• **FRAGMENTO DE LECTURA**
—————

# Foros Todo sobre Agricultura Fruticultura  Comercialización de la mandarina en Cañete

## paolamariana

:Smile:  Mi nombre es Yveth, y quiero informarme acerca de la comercialización de la mandarina en Cañete. Tengo intenciones en iniciar un negocio, por eso, recurro al foro para tener mayores alcances al respecto. 
Gracias,Temas similares: Alquilo terreno cañete VENDO TERRENO DE 3.9 Has EN CAÑETE Mandarina Murcott Terreno Agricola en CAÑETE. Cadena Productiva de la mandarina en Cañete

----------


## Bruno Cillóniz

Hola Yveth: 
Yo encantado de ayudarte con la información que pueda encontrar acá en la oficina o preguntándole a los que sepan en mi familia, pero sería bueno que seas un poco más específica sobre qué aspectos de la comercialización de mandarina estás interesada en saber. 
Es decir, ¿sólo vas a comercializar o también vas a cultivar? ¿Sólo quieres comercializarla en Cañete o te interesa algún mercado más? ¿Qué tipo de negocio estás pensando hacer?, entre otras cosas. 
Explícanos un poco más cuáles son tus dudas para ver si te podemos proveer alguna información útil. Mientras más específica sean tus preguntas, más puntuales podrán ser las respuestas. 
Saludos

----------


## paolamariana

Gracias por atender mi correo. 
Mi interés en este tema, inicia a partir de un proyecto que deseo presentar como trabajo de tesis en ESAN acerca de la cadena productiva de cítricos en la provincia de Cañete. El fin de semana estuve investigando y conversando con diferentes productores, asociaciones, mayoristas y he podido rescatar que el problema radica en los pequeños productores que no están asociados y que además de carecer de recursos no cuentan con suficiente tecnificación que les permita ser competitivos. A partir de este proyecto e identificando los problemas dentro de la cadena de comercialización evaluaré iniciar mi propio negocio, dependiendo de cuan rentable sea. 
Si puede ayudarme con información sobre las limitaciones de los pequeños agricultores dado en el tiempo y como el Estado u otra insitución ha tratado de revertir esta situación o si ha habido el apoyo necesario para  insertarlos a un mercado cada más competitivo.  
Gracias por su atención. 
Yveth.

----------


## Bruno Cillóniz

OK, ahora está un poco más claro. 
Sin embargo, creo tú misma tienes algunas respuestas ya que al parecer has identificado bien los problemas de los pequeños agricultores de mandarina en Cañete: falta de asociatividad, carencia de recursos y pobre tecnificación que les permita ser competitivos. 
Si estás pensando en incursionar en un negocio de mandarina en Cañete, sería bueno que puedas cotrarrestar esas carencias, pero se necesita invertir dinero para lograr la competitivad que mencionas. 
Con respecto al tema de asociatividad, te comento que existe *ProCitrus* que es la Asociación de Productores de Cítricos del Perú, así que te dejo su página web para que les des una mirada: www.procitrus.org. Sin embargo no te podría precisar qué ten bien funcionan estas asociaciones, o si son verdaderamente útiles para sus asociados. 
Sobre el Estado, mi recomendación es que te olvides de él. Hoy en día, hay que tratar de ser competitivos por nuestra propia cuenta, y por lo general, cuando uno busca el apoyo del gobierno nunca lo recibe... incluso te ponen trabas.

—————

• **MATERIAL PROPORCIONADO**
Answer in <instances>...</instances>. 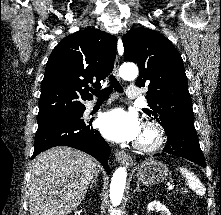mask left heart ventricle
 <instances>
[{"mask_svg":"<svg viewBox=\"0 0 221 215\" xmlns=\"http://www.w3.org/2000/svg\"><path fill=\"white\" fill-rule=\"evenodd\" d=\"M139 138H142V139H148V136L145 135V134H143V133L141 132Z\"/></svg>","mask_w":221,"mask_h":215,"instance_id":"b2bd125f","label":"left heart ventricle"}]
</instances>
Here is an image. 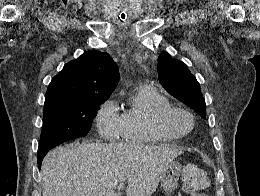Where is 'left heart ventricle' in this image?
I'll return each instance as SVG.
<instances>
[{"instance_id": "left-heart-ventricle-1", "label": "left heart ventricle", "mask_w": 260, "mask_h": 196, "mask_svg": "<svg viewBox=\"0 0 260 196\" xmlns=\"http://www.w3.org/2000/svg\"><path fill=\"white\" fill-rule=\"evenodd\" d=\"M159 112L160 111L158 110L154 111L153 121H155L158 118ZM173 124L180 129H185L188 126L187 121L183 117L178 115L173 117Z\"/></svg>"}]
</instances>
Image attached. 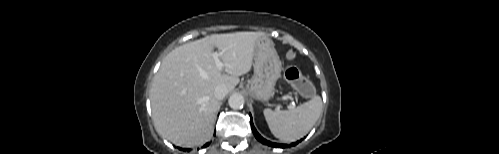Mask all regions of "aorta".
Returning <instances> with one entry per match:
<instances>
[{"label": "aorta", "instance_id": "762f6f07", "mask_svg": "<svg viewBox=\"0 0 499 154\" xmlns=\"http://www.w3.org/2000/svg\"><path fill=\"white\" fill-rule=\"evenodd\" d=\"M244 103L245 99L240 93L232 94L228 100V104L232 109H241L243 108Z\"/></svg>", "mask_w": 499, "mask_h": 154}]
</instances>
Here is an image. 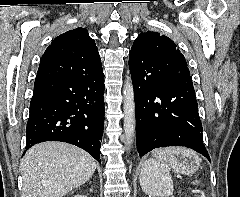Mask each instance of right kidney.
I'll list each match as a JSON object with an SVG mask.
<instances>
[{"mask_svg":"<svg viewBox=\"0 0 240 197\" xmlns=\"http://www.w3.org/2000/svg\"><path fill=\"white\" fill-rule=\"evenodd\" d=\"M73 197H87L86 195H81V194H78V195H75Z\"/></svg>","mask_w":240,"mask_h":197,"instance_id":"obj_1","label":"right kidney"}]
</instances>
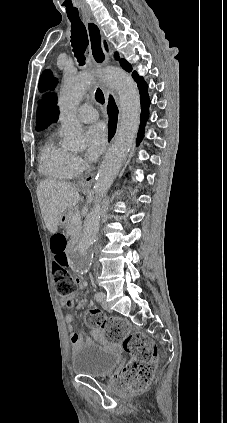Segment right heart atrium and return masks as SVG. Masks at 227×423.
I'll use <instances>...</instances> for the list:
<instances>
[{
  "label": "right heart atrium",
  "mask_w": 227,
  "mask_h": 423,
  "mask_svg": "<svg viewBox=\"0 0 227 423\" xmlns=\"http://www.w3.org/2000/svg\"><path fill=\"white\" fill-rule=\"evenodd\" d=\"M88 169V163L86 160L78 155L71 154L68 160V174L70 178H75L80 176Z\"/></svg>",
  "instance_id": "right-heart-atrium-1"
}]
</instances>
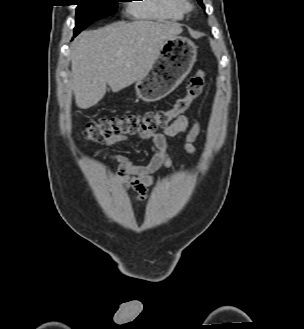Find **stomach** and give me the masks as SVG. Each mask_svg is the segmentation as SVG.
I'll use <instances>...</instances> for the list:
<instances>
[{
  "instance_id": "1",
  "label": "stomach",
  "mask_w": 304,
  "mask_h": 329,
  "mask_svg": "<svg viewBox=\"0 0 304 329\" xmlns=\"http://www.w3.org/2000/svg\"><path fill=\"white\" fill-rule=\"evenodd\" d=\"M196 57L197 46L190 39L174 36L166 40L146 75L136 81V94L145 102L166 97L186 78Z\"/></svg>"
}]
</instances>
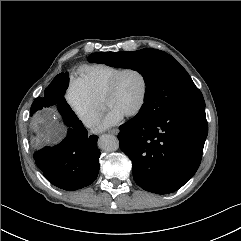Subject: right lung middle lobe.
Segmentation results:
<instances>
[{
    "instance_id": "obj_1",
    "label": "right lung middle lobe",
    "mask_w": 241,
    "mask_h": 241,
    "mask_svg": "<svg viewBox=\"0 0 241 241\" xmlns=\"http://www.w3.org/2000/svg\"><path fill=\"white\" fill-rule=\"evenodd\" d=\"M69 77L68 73L58 74L51 84L45 89L44 97H37L30 109V115L32 116L38 110L42 108H47L49 106H54L58 109L61 114L65 124L81 125L82 122L78 120L75 113L72 111L70 106L67 104L64 94L68 88Z\"/></svg>"
}]
</instances>
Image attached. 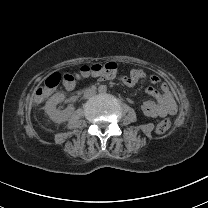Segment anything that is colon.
<instances>
[{
    "instance_id": "5ec220e1",
    "label": "colon",
    "mask_w": 208,
    "mask_h": 208,
    "mask_svg": "<svg viewBox=\"0 0 208 208\" xmlns=\"http://www.w3.org/2000/svg\"><path fill=\"white\" fill-rule=\"evenodd\" d=\"M118 70L119 66L116 62H95L92 64L83 65L79 73L84 76H93L99 78L101 76H110L117 74ZM61 83H64L67 87L72 88L75 86L76 81L74 78H72V75L69 71H64L63 75H61L60 73L51 74L49 78L45 81V86L48 90H52ZM43 93V90H38L37 95L40 96ZM171 126V119L165 118L158 124L156 132L159 134H165L170 130Z\"/></svg>"
}]
</instances>
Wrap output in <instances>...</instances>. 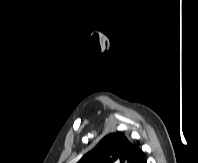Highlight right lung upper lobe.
<instances>
[{
  "label": "right lung upper lobe",
  "instance_id": "cb5924a9",
  "mask_svg": "<svg viewBox=\"0 0 198 163\" xmlns=\"http://www.w3.org/2000/svg\"><path fill=\"white\" fill-rule=\"evenodd\" d=\"M77 163H146L141 150L121 132L106 135Z\"/></svg>",
  "mask_w": 198,
  "mask_h": 163
}]
</instances>
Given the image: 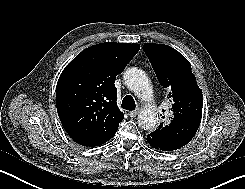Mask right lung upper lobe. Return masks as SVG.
Instances as JSON below:
<instances>
[{
	"label": "right lung upper lobe",
	"instance_id": "cb5924a9",
	"mask_svg": "<svg viewBox=\"0 0 245 189\" xmlns=\"http://www.w3.org/2000/svg\"><path fill=\"white\" fill-rule=\"evenodd\" d=\"M135 43H100L79 53L56 87L60 121L78 144L98 146L116 133L124 114L117 107L116 76L139 51Z\"/></svg>",
	"mask_w": 245,
	"mask_h": 189
}]
</instances>
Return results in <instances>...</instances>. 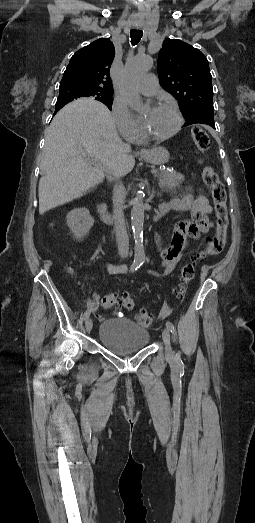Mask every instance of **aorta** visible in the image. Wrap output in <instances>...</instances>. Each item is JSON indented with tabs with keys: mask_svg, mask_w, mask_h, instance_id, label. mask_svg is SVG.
<instances>
[{
	"mask_svg": "<svg viewBox=\"0 0 255 523\" xmlns=\"http://www.w3.org/2000/svg\"><path fill=\"white\" fill-rule=\"evenodd\" d=\"M153 59L150 56H136L129 60L125 66L122 78V91L128 104L139 110L141 108V99L137 92L136 86L139 80L151 69ZM143 223H144V204L141 195L137 194L133 201L131 211V224L133 238L135 242L134 259L143 261L145 252L143 247Z\"/></svg>",
	"mask_w": 255,
	"mask_h": 523,
	"instance_id": "1",
	"label": "aorta"
}]
</instances>
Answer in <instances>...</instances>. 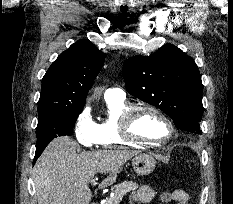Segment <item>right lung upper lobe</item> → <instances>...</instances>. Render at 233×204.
Segmentation results:
<instances>
[{
    "label": "right lung upper lobe",
    "mask_w": 233,
    "mask_h": 204,
    "mask_svg": "<svg viewBox=\"0 0 233 204\" xmlns=\"http://www.w3.org/2000/svg\"><path fill=\"white\" fill-rule=\"evenodd\" d=\"M104 59L105 55L88 40H79L62 52L43 77L39 117L83 109Z\"/></svg>",
    "instance_id": "cb5924a9"
}]
</instances>
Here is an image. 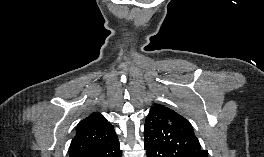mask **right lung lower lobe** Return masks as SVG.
I'll return each mask as SVG.
<instances>
[{"label": "right lung lower lobe", "instance_id": "right-lung-lower-lobe-1", "mask_svg": "<svg viewBox=\"0 0 264 157\" xmlns=\"http://www.w3.org/2000/svg\"><path fill=\"white\" fill-rule=\"evenodd\" d=\"M88 157H122V150H120L119 141L116 140L111 145L89 155Z\"/></svg>", "mask_w": 264, "mask_h": 157}]
</instances>
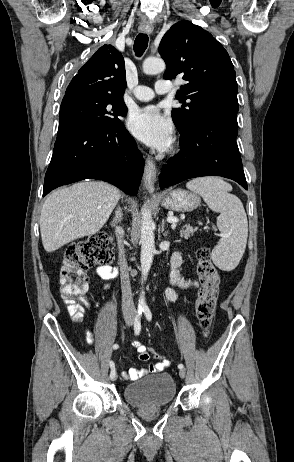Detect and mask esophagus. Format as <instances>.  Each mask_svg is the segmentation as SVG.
<instances>
[{
	"mask_svg": "<svg viewBox=\"0 0 294 462\" xmlns=\"http://www.w3.org/2000/svg\"><path fill=\"white\" fill-rule=\"evenodd\" d=\"M152 31H153V26L151 23H148V22L143 23L139 27V32L141 33L151 34ZM156 174H157V171H156L155 163L150 157H148L146 159L145 167H144L143 184L149 192L154 191V183L156 181Z\"/></svg>",
	"mask_w": 294,
	"mask_h": 462,
	"instance_id": "obj_1",
	"label": "esophagus"
}]
</instances>
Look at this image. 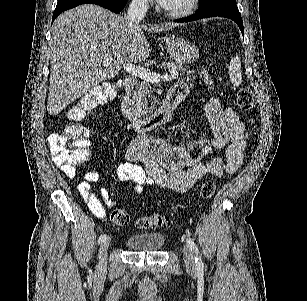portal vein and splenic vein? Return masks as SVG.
Here are the masks:
<instances>
[{
	"label": "portal vein and splenic vein",
	"instance_id": "18ae733b",
	"mask_svg": "<svg viewBox=\"0 0 307 301\" xmlns=\"http://www.w3.org/2000/svg\"><path fill=\"white\" fill-rule=\"evenodd\" d=\"M110 62H112V58H107V60H104L103 66H107ZM124 68L129 74L139 76L143 80H150V82H160L161 78L163 80H172L173 78L171 74H157V72H153L149 68H143V66H137V64H125ZM174 76H178L177 72H174Z\"/></svg>",
	"mask_w": 307,
	"mask_h": 301
}]
</instances>
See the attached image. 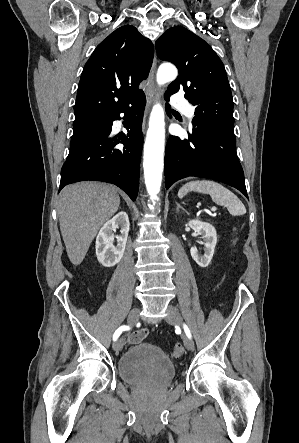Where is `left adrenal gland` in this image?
Segmentation results:
<instances>
[{"label":"left adrenal gland","mask_w":299,"mask_h":443,"mask_svg":"<svg viewBox=\"0 0 299 443\" xmlns=\"http://www.w3.org/2000/svg\"><path fill=\"white\" fill-rule=\"evenodd\" d=\"M176 205H177V211H178L179 209H182V210L185 211V209H184L182 206H180V204L176 203Z\"/></svg>","instance_id":"left-adrenal-gland-1"}]
</instances>
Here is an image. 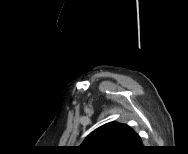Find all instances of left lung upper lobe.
<instances>
[{"instance_id": "5c2ea615", "label": "left lung upper lobe", "mask_w": 188, "mask_h": 154, "mask_svg": "<svg viewBox=\"0 0 188 154\" xmlns=\"http://www.w3.org/2000/svg\"><path fill=\"white\" fill-rule=\"evenodd\" d=\"M135 136L128 125L110 122L93 131L81 148L92 154L121 153L131 149Z\"/></svg>"}]
</instances>
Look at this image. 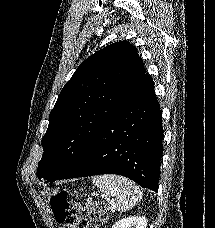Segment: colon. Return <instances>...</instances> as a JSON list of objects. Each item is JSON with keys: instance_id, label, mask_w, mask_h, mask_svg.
Wrapping results in <instances>:
<instances>
[{"instance_id": "colon-1", "label": "colon", "mask_w": 215, "mask_h": 228, "mask_svg": "<svg viewBox=\"0 0 215 228\" xmlns=\"http://www.w3.org/2000/svg\"><path fill=\"white\" fill-rule=\"evenodd\" d=\"M51 209L56 221L64 228H100L108 218L106 204L86 194L73 199L66 192H59L51 198ZM82 211L89 215V219L80 217Z\"/></svg>"}]
</instances>
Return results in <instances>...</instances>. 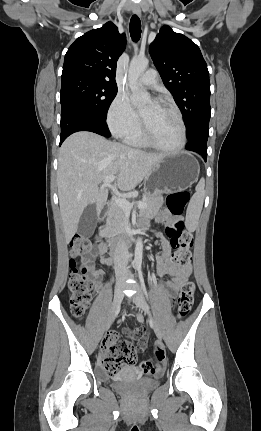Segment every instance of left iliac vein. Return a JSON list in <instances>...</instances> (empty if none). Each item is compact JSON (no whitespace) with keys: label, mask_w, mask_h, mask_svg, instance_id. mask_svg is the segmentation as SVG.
Segmentation results:
<instances>
[{"label":"left iliac vein","mask_w":261,"mask_h":431,"mask_svg":"<svg viewBox=\"0 0 261 431\" xmlns=\"http://www.w3.org/2000/svg\"><path fill=\"white\" fill-rule=\"evenodd\" d=\"M133 288L136 289V293L132 296V300L133 302L142 310L144 311L146 314H148L149 316H151L150 310H149V306L145 300V297L141 291V289L139 288L137 283L133 284ZM152 323H153V327H154V331L157 335V337L161 340L162 339V330L160 325L155 321V319L152 318Z\"/></svg>","instance_id":"obj_1"}]
</instances>
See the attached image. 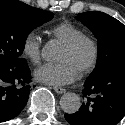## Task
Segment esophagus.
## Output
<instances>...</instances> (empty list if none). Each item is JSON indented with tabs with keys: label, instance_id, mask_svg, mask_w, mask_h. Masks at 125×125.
Wrapping results in <instances>:
<instances>
[{
	"label": "esophagus",
	"instance_id": "esophagus-1",
	"mask_svg": "<svg viewBox=\"0 0 125 125\" xmlns=\"http://www.w3.org/2000/svg\"><path fill=\"white\" fill-rule=\"evenodd\" d=\"M53 89L58 94H64L66 92V89H64L62 87H58V86H54Z\"/></svg>",
	"mask_w": 125,
	"mask_h": 125
}]
</instances>
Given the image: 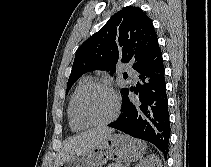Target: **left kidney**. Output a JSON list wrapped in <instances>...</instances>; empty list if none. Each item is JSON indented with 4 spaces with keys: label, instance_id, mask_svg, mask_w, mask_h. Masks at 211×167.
<instances>
[{
    "label": "left kidney",
    "instance_id": "left-kidney-1",
    "mask_svg": "<svg viewBox=\"0 0 211 167\" xmlns=\"http://www.w3.org/2000/svg\"><path fill=\"white\" fill-rule=\"evenodd\" d=\"M136 167H162V164L159 157L152 154L141 160Z\"/></svg>",
    "mask_w": 211,
    "mask_h": 167
}]
</instances>
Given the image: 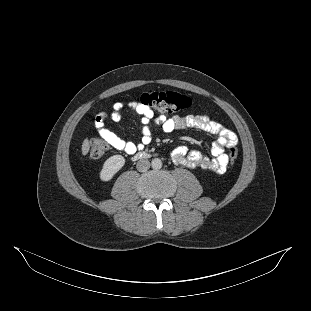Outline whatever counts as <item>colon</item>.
Here are the masks:
<instances>
[{
	"label": "colon",
	"instance_id": "colon-1",
	"mask_svg": "<svg viewBox=\"0 0 311 311\" xmlns=\"http://www.w3.org/2000/svg\"><path fill=\"white\" fill-rule=\"evenodd\" d=\"M140 101L161 113H176L190 107L191 99L183 94L166 92H148L140 96ZM108 149V143L103 139H95L92 142L89 157L93 160L101 158ZM238 158V151L235 146L229 147V162L234 164Z\"/></svg>",
	"mask_w": 311,
	"mask_h": 311
}]
</instances>
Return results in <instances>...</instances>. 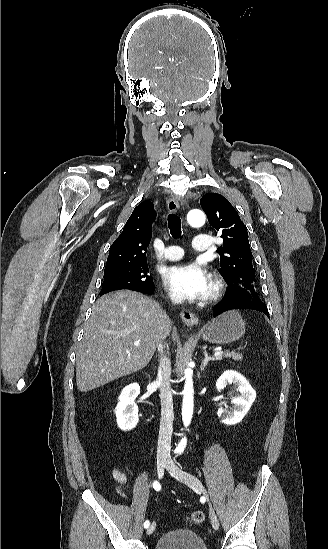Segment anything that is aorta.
Here are the masks:
<instances>
[{
    "mask_svg": "<svg viewBox=\"0 0 328 549\" xmlns=\"http://www.w3.org/2000/svg\"><path fill=\"white\" fill-rule=\"evenodd\" d=\"M187 222L192 227H201L205 223V215L199 209H193L187 214ZM193 371L191 368H187L184 372V389H183V403H182V420L185 427H188L191 423L193 415ZM187 439L184 437L181 439L177 446L178 451H183L186 447Z\"/></svg>",
    "mask_w": 328,
    "mask_h": 549,
    "instance_id": "762f6f07",
    "label": "aorta"
}]
</instances>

—————

• **OBJETIVO DE LA TAREA**
Responde estas preguntas según el fragmento sobre la comercialización de la mandarina en Cañete:
(a) ¿En qué institución desea presentar Yveth su proyecto como trabajo de tesis?
(b) ¿Qué tres problemas de los pequeños agricultores de mandarina en Cañete enumera Bruno Cillóniz?
(c) ¿Qué es ProCitrus?

• **RESPUESTA FINAL**
(a) En ESAN.
(b) Falta de asociatividad, carencia de recursos y pobre tecnificación que les permita ser competitivos.
(c) Es la Asociación de Productores de Cítricos del Perú.